Prompt> Pictures are not part of the copy. Reproduce all the records exactly.

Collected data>
━━━━━━━━━━━━━━━━━━━━

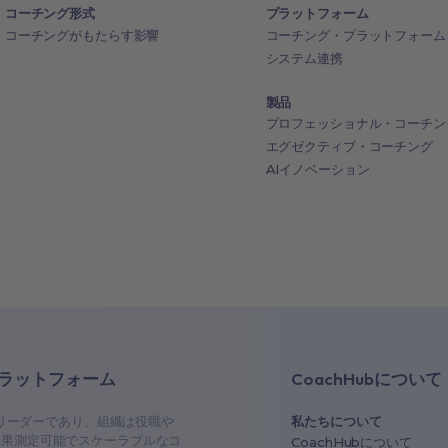
コーチング形式
プラットフォーム
コーチングがもたらす影響
コーチング・プラットフォーム
システム連携
製品
プロフェッショナル・コーチン
エグゼクティブ・コーチング
AIイノベーション
ラットフォーム
CoachHubについて
ルリーダーであり、組織は役職や
私たちについて
効果測定可能でスケーラブルなコ
CoachHubについて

━━━━━━━━━━━━━━━━━━━━

Response area>
コーチング形式
プラットフォーム
コーチングがもたらす影響
コーチング・プラットフォーム
システム連携
製品
プロフェッショナル・コーチン
エグゼクティブ・コーチング
AIイノベーション
ラットフォーム
CoachHubについて
ルリーダーであり、組織は役職や
私たちについて
効果測定可能でスケーラブルなコ
CoachHubについて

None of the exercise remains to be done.